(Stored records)
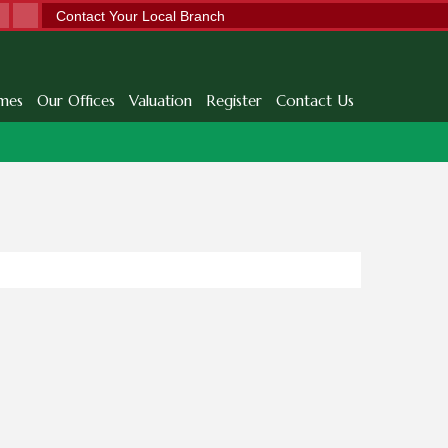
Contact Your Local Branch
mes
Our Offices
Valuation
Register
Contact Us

Work order
Rewrite the text of the records with every "Contact" replaced by "Reach", keeping all other wording the same. Do not include the pictures in the answer.

Response below
Reach Your Local Branch
mes
Our Offices
Valuation
Register
Reach Us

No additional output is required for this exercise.